On August 8, I drove the three hours to Kenilworth, N.J., to compete in a bodybuilding competition. And to my surprise, I won in nearly all of the categories I entered and earned my coveted “pro card,” which would allow me to enter professional competitions.
I wrote about the experience for the Journal. That story landed me a book deal. Today, I continue to train as a bodybuilder and enter competitions. But I have also become fascinated with the story of skinny and how it has powerfully sucked us all in. There is such unheralded power in building muscle, and I wonder why I once strived for an ideal that was really never meant to be.
Women are inherently strong: We live longer than men. Our bodies bring life into the world. Research out of Cambridge shows that prehistoric bones of women were the size of Olympic rowers today. It’s only in recent generations that society has pressured women to diminish themselves.
Let’s change that paradigm.
In LIFT, each week I will post a reflection on some aspect of female strength and how to build more of it. It might be a look at the science and power of muscle. I might take apart a health claim, or contemplate an aspect of the way beauty is being marketed. I might reflect on some aspect of my training, my mental health or my life as a mother.

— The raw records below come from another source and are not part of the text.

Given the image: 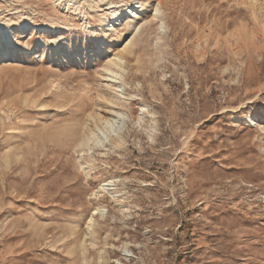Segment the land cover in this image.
I'll return each mask as SVG.
<instances>
[{
    "label": "rangeland",
    "instance_id": "1",
    "mask_svg": "<svg viewBox=\"0 0 264 264\" xmlns=\"http://www.w3.org/2000/svg\"><path fill=\"white\" fill-rule=\"evenodd\" d=\"M4 30L0 264H264V0H0Z\"/></svg>",
    "mask_w": 264,
    "mask_h": 264
},
{
    "label": "bare ground",
    "instance_id": "2",
    "mask_svg": "<svg viewBox=\"0 0 264 264\" xmlns=\"http://www.w3.org/2000/svg\"><path fill=\"white\" fill-rule=\"evenodd\" d=\"M133 13V12H132ZM212 35V34H211ZM6 39H7V33H6V31L4 30V31H2V33H1V35H0V42H6ZM0 46H2V44H0ZM205 49V48H204ZM204 53V52H203ZM122 59V58H121ZM117 60H119V62H120V59L118 58ZM116 61H114V63H115ZM119 62L117 61V63L119 64ZM114 63H112V64H114ZM121 63H122V61H121ZM120 63V64H121ZM112 64H110V65H112ZM119 64V65H120ZM122 66V65H121ZM112 68V67H111ZM118 68H120L119 66H118ZM122 68V67H121ZM114 70V69H113ZM111 73V72H110ZM246 79V78H245ZM245 84V83H244ZM242 86V85H241ZM244 86V85H243ZM248 94V93H247ZM115 114H116V112H115ZM108 117V116H107ZM88 119H91V127H89V129H88V131L87 132H85V134L83 135L84 136V138L82 139V141H81V143H80V146H82V147H84V146H87L89 149H91V145H90V143H96V145L97 144H99V143H102L103 144V139H107V138H109V137H111L112 135H116V136H118L117 134V130L116 129H114L117 125V121H116V118H115V116H113L112 118H110V119H104V118H100V117H94V116H90V118H88ZM104 124H105V126H104ZM119 126V125H118ZM109 129L111 130V132H109ZM117 133V134H116ZM113 136V137H114ZM118 138H120V137H118ZM117 138V139H118ZM114 139V138H113ZM113 139L111 140V141H113ZM116 139V138H115ZM120 141H121V139H120ZM118 142V141H117ZM81 148V147H80ZM109 183V182H108ZM108 186V184H104V186L103 187H107ZM91 224H92V222H91ZM89 236H90V234H88V239H89ZM95 237H96V235H94ZM94 236L92 237L93 239H94ZM97 238V237H96ZM95 238V239H96ZM93 239H91V240H93ZM94 239V240H95ZM98 240H99V238H98ZM97 239H96V241H98ZM100 241V240H99ZM98 241V242H99ZM84 244V243H83ZM94 245H96V243L94 244ZM82 247H83V245H81ZM97 246V245H96ZM86 247V246H85ZM85 250V249H84ZM88 249H86V251H87ZM84 264H85V262H84Z\"/></svg>",
    "mask_w": 264,
    "mask_h": 264
}]
</instances>
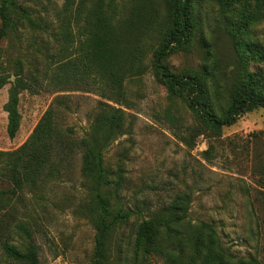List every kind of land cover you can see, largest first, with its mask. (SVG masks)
<instances>
[{"label":"rangeland","instance_id":"rangeland-1","mask_svg":"<svg viewBox=\"0 0 264 264\" xmlns=\"http://www.w3.org/2000/svg\"><path fill=\"white\" fill-rule=\"evenodd\" d=\"M94 1L77 0L75 6L82 5L80 8L86 12ZM115 1L123 15L138 3V0ZM154 1L160 12L166 10V0ZM17 3L20 10L26 8L30 16L43 24L47 22L50 28L35 29L27 19L20 20L16 32L21 39L12 34L0 37V67L9 71L20 58L29 70L39 66L41 77L37 92L25 90L20 94L22 119L13 139L7 131L8 112L4 110L12 83L0 89V149L20 147L59 94H68L71 107L60 114L61 126L71 129L73 136L81 137L89 129L102 97L84 83L65 84L64 91H57L56 83L43 76L47 61L38 50L47 47L52 53L58 51L49 32H60L66 13L65 0H17ZM234 8L239 10L240 4ZM222 16L217 0L205 1L204 33L219 55V79L228 87L244 69L257 73L264 84V62L239 64L231 36L221 26ZM1 26L0 19V29ZM253 29L252 35L264 43V20ZM159 45L158 34L147 35L145 70L126 81L131 101L126 108L129 114L126 133L105 151L112 178L120 177L118 196L112 201L137 212L113 234L109 264H141L135 250L138 224L168 205L180 192L191 196L189 214L193 222L213 223L233 255L252 257L253 264H264V107L242 114L237 122L225 126L220 135L206 132L198 136L195 145L186 144L165 119V111L173 108L185 124L197 120L182 99L170 98L166 84L156 75L153 53ZM205 56L206 47L196 40L191 48L171 53L166 61L171 70L185 72L200 70ZM85 184L79 151L57 175L42 178L35 185L12 192V184L4 183L5 192L0 198V264H26L9 257L4 242L22 249L35 245L42 264H90L96 230ZM163 262L158 256H150L146 264Z\"/></svg>","mask_w":264,"mask_h":264},{"label":"trees","instance_id":"trees-1","mask_svg":"<svg viewBox=\"0 0 264 264\" xmlns=\"http://www.w3.org/2000/svg\"><path fill=\"white\" fill-rule=\"evenodd\" d=\"M205 1L166 0V10L160 12L154 0H138L123 15L115 0H95L86 12L80 8L82 5L75 6L77 0H65L66 13L60 32H49L58 51L52 53L50 48H38L47 61L43 76H49L56 83L57 91H64L65 84L84 83L102 99L89 129L81 137L73 136L71 129L61 126L60 114L71 107L68 94H59L20 147L0 149V198L5 192L4 183L12 184V192L25 185H35L42 178L57 175L75 151L81 152V171L90 196L89 213L96 230L90 264L110 263L113 234L137 213L112 201L118 196L120 177L112 178L105 151L126 133L129 115L126 108L131 104L126 81L145 70L147 35L158 34L160 38V45L153 53L156 75L166 84L170 98L182 99L197 120L194 124H185L173 108L165 111V119L186 144L195 145L198 136L206 132L220 135L225 126L237 122L242 114L264 107V84L257 73L241 69L228 87L219 79V55L204 33ZM217 1L223 13L221 26L231 36L239 64L264 62V43L252 35L253 26L264 20V0ZM238 3L240 8L236 10L234 6ZM0 19L1 38L12 34L21 39L16 32L20 20L27 19L35 29L50 28L47 22L43 24L30 16L26 8L20 10L17 0H0ZM33 38L37 39L34 35ZM196 40L206 47L202 68L185 72L171 70L166 61L168 56L179 49L191 48ZM10 82L4 110L8 112L7 131L13 139L22 119L20 94L25 90H39V66L29 70L18 58L9 71L0 67V89ZM190 204V194L180 192L168 205L138 224L135 250L141 264H146L150 256L162 258L163 264L254 263L252 257L233 255L213 223L193 222ZM3 248L14 260L42 264L33 244L22 249L4 242Z\"/></svg>","mask_w":264,"mask_h":264}]
</instances>
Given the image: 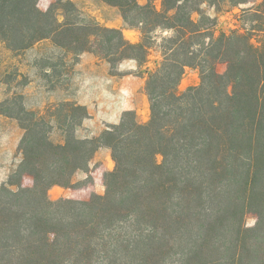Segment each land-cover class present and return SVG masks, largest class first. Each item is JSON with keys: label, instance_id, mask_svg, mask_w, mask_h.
I'll use <instances>...</instances> for the list:
<instances>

Mostly, LIFT is a conversation that honors the work it takes to prioritize oneself and build strength. Let us take this first step together, support one another and join in the journey of strength and possibilities ahead.
Let’s LIFT one another.
Wow such a powerful and inspiring story!💪🏽❤️ As an athlete, I feel so connected to this and your journey!🥰
Looking forward to reading more! I competed for a few years - never near pro level but did nationals a few times. Just started dragging my toddler down to my “mom gym” so I can finally find that peace in lifting again and get back into feeling strong.